Они узнали, что Аннины родители, уже дряхлые старики, все еще жили в родной деревне — шурин вскользь упомянул, что ежемесячно посылает родителям десять марок. Анна Квангель открыла было рот, чтобы сказать брату, что с нынешнего дня тоже будет помогать родителям, но вовремя поймала предупреждающий взгляд мужа и умолкла.
Только на обратном пути он сказал: — Нет, Анна, лучше не надо. К чему баловать стариков? У них свои деньги есть, да еще шурин ежемесячно десять марок прибавляет, хватит.
— Ведь у нас на книжке столько денег! — просительно сказала Анна. — Нам их нипочем не прожить. Прежде думали, сыну пойдет, ну, а теперь… Отто, пожалуйста, позволь послать! Ну хоть пять марок в месяц.
Отто Квангеля ее просьба не тронула. — Теперь, когда мы затеяли такое большое дело, — сказал он, — совершенно нельзя знать, на что понадобятся нам деньги. Может быть, все до последней марки истратим. А старики до сих пор жили без нас, проживут и дальше!
Анна замолчала, чуточку уязвленная, впрочем, не столько в своей любви к родителям, ибо до сих пор она редко вспоминала своих стариков и только раз в год к рождеству посылала им письмо, да и то из чувства долга. Но просто ей не хотелось срамиться перед братом и прослыть скупой. Что же они, хуже брата, что ли?
Анна не сдавалась: — Ульрих подумает, что мы хуже их. Он подумает, что ты плохой работник, мало зарабатываешь.
— Не все ли равно, что люди обо мне подумают, — возразил Квангель. — На такое дело я денег с книжки брать не буду.
Анна почувствовала, что это его последнее слово. Она замолчала, покорилась, как бывало всегда, когда Отто так говорил, но все же и немножко обиделась на мужа за то, что он совсем не считается с ее чувствами. Однако за работой над общим большим делом обида скоро позабылась».

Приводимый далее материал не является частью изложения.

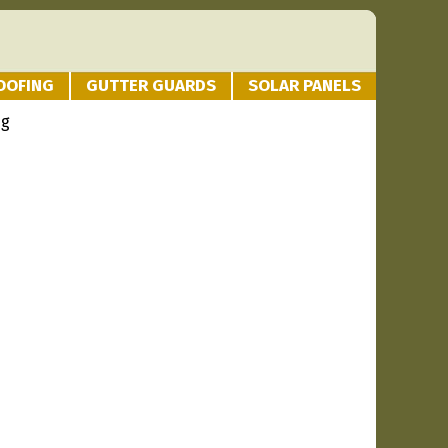
OOFING
GUTTER GUARDS
SOLAR PANELS
ng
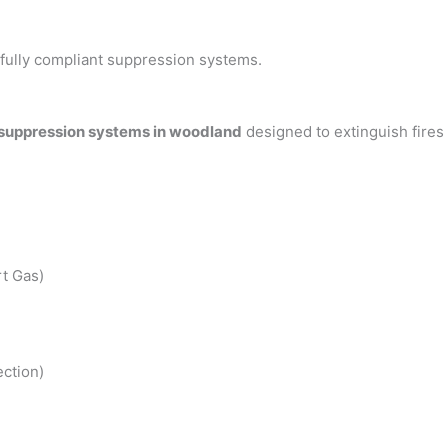
h fully compliant suppression systems.
 suppression systems in woodland
designed to extinguish fires
t Gas)
ction)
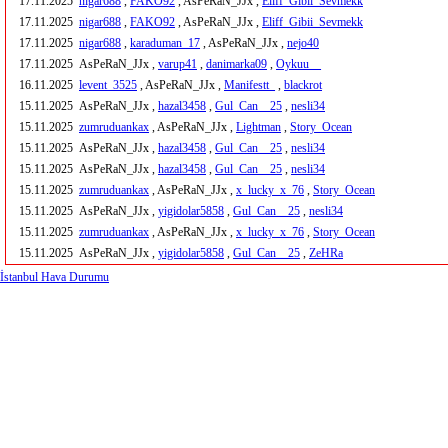
17.11.2025
nigar688
,
FAKO92
, AsPeRaN_JJx ,
Eliff_Gibii_Sevmekk
17.11.2025
nigar688
,
FAKO92
, AsPeRaN_JJx ,
Eliff_Gibii_Sevmekk
17.11.2025
nigar688
,
karaduman_17
, AsPeRaN_JJx ,
nejo40
17.11.2025
AsPeRaN_JJx ,
varup41
,
danimarka09
,
Oykuu__
16.11.2025
levent_3525
, AsPeRaN_JJx ,
Manifestt_
,
blackrot
15.11.2025
AsPeRaN_JJx ,
hazal3458
,
Gul_Can__25
,
nesli34
15.11.2025
zumruduankax
, AsPeRaN_JJx ,
Lightman
,
Story_Ocean
15.11.2025
AsPeRaN_JJx ,
hazal3458
,
Gul_Can__25
,
nesli34
15.11.2025
AsPeRaN_JJx ,
hazal3458
,
Gul_Can__25
,
nesli34
15.11.2025
zumruduankax
, AsPeRaN_JJx ,
x_lucky_x_76
,
Story_Ocean
15.11.2025
AsPeRaN_JJx ,
yigidolar5858
,
Gul_Can__25
,
nesli34
15.11.2025
zumruduankax
, AsPeRaN_JJx ,
x_lucky_x_76
,
Story_Ocean
15.11.2025
AsPeRaN_JJx ,
yigidolar5858
,
Gul_Can__25
,
ZeHRa
İstanbul Hava Durumu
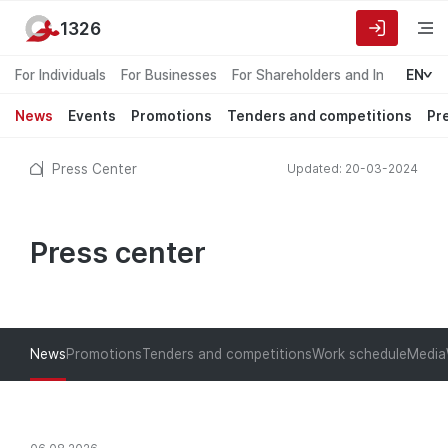
1326
For Individuals
For Businesses
For Shareholders and Investors
EN
News
Events
Promotions
Tenders and competitions
Pr
Press Center
Updated: 20-03-2024
Press center
News
Promotions
Tenders and competitions
Work schedule
Media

Как мне кажется, это типичное отношение к родителям в Германии. Я могу ошибаться, но посмотрите, что в транспорте никто не спешит уступать место, а количество домов престарелых и их постоянная реклама в транспорте (не реклама ипотеки «встретьте пенсию в своей квартире», а именно реклама домов престарелых и целых кварталов для пожилых), навевает на меня грустные и унылые размышления.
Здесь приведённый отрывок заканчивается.